PG&E’s pioneering Food Service Technology Center (FSTC), based in San Ramon, estimates that California is home to about 300,000 ice-making machines, out of a national total of at least 2.5 million. They make your tea and soft drinks more refreshing, keep display foods fresh, and provide a delicious way to cool your mouth on hot days.
But all this takes energy. Ice-making machines in the United States draw an estimated 13,500 gigawatt-hours of electricity each year, or about as 2 million typical homes consume each year in PG&E’s service area. Powering them all requires more peak generating capacity than provided by PG&E’s twin nuclear reactors at Diablo Canyon Power Plant.
Last year, the FSTC conducted a test at several food service facilities to gauge how much electricity could be saved by switching to more efficient ice-making equipment. Second, and even more interesting, the researchers investigated whether and how much peak power demand could be reduced in the afternoon by installing timers to run the machines only at night and in the morning.
A new report on the findings suggests there is big room for energy savings in this market. Projected energy reductions at the demonstration sites averaged around 30 percent. Bill savings were an even more impressive 40 percent. One reason for the extra dollar savings was the reduction of peak demand, which costs more for utilities like PG&E to supply with generation.

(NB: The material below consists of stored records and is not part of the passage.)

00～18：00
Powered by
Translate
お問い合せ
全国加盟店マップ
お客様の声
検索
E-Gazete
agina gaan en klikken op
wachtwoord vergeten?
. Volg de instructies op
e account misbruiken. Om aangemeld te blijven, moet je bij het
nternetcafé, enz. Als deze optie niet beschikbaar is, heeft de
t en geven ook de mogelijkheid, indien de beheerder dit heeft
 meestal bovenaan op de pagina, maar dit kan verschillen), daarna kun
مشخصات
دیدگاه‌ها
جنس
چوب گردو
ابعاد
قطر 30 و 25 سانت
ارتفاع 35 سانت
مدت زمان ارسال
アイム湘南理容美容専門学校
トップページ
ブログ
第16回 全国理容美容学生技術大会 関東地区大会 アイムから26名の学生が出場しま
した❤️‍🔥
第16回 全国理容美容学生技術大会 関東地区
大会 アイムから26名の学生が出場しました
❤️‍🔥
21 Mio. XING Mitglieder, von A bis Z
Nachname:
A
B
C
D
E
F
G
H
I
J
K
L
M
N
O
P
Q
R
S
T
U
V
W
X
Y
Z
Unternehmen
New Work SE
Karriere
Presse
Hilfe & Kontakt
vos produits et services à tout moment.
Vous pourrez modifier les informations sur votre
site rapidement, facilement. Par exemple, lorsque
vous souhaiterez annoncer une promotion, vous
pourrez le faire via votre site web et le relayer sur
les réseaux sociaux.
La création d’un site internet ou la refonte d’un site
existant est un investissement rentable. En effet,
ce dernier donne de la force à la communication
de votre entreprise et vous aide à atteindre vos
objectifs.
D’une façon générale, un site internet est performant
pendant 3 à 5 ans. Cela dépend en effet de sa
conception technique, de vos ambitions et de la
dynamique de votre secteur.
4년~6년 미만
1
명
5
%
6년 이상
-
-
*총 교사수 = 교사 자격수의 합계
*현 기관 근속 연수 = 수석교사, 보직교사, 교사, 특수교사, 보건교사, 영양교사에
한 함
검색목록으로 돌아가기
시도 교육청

At Bridges Restaurant and Bar in Danville, replacement of the existing ice machine with a larger, high-efficiency unit eliminated the establishment’s need to buy extra ice on hot days. It also cut annual energy use by about 30 percent, or 4,300 kilowatt-hours. Thanks to the reduction in peak energy demand, the total cost of powering the machine dropped about $665 a year, or 36 percent.
The executive chef and partner of Bridges also reported great savings on water and much quieter operation with the new machine. Indeed, he was happy enough that he agreed to host a showcase event in October for vendors of energy-efficient ice-making machines and lighting.
The Oakland Museum cafeteria fared even better in the tests. Its existing 10-year-old unit was none too efficient and didn’t have enough capacity to shut down during peak hours. Swapping in a larger, modern unit cut energy use 35 percent, shaved peak demand by almost a kilowatt, and slashed annual energy costs by almost 50 percent.
PG&E project manager Charlene Spoor notes that with the recent transition of small and medium business customers to Time-of-Use pricing, which charges them less during off-peak hours, “this project illustrates one of the best ways that restaurant owners can reduce their usage and save money. For food service operators there are few better options for shifting demand to less expensive times, since for many their busiest periods are during utility peak hours.”
“In the foreseeable future,” the report concludes, “it is conceivable that all ice making in commercial facilities will be during non-peak periods, and in many cases, during the off-peak hours of the night.” That would represent a win for customers by lowering their bills; for utilities by lowering their costs; and for the environment, by reducing the need for polluting generation.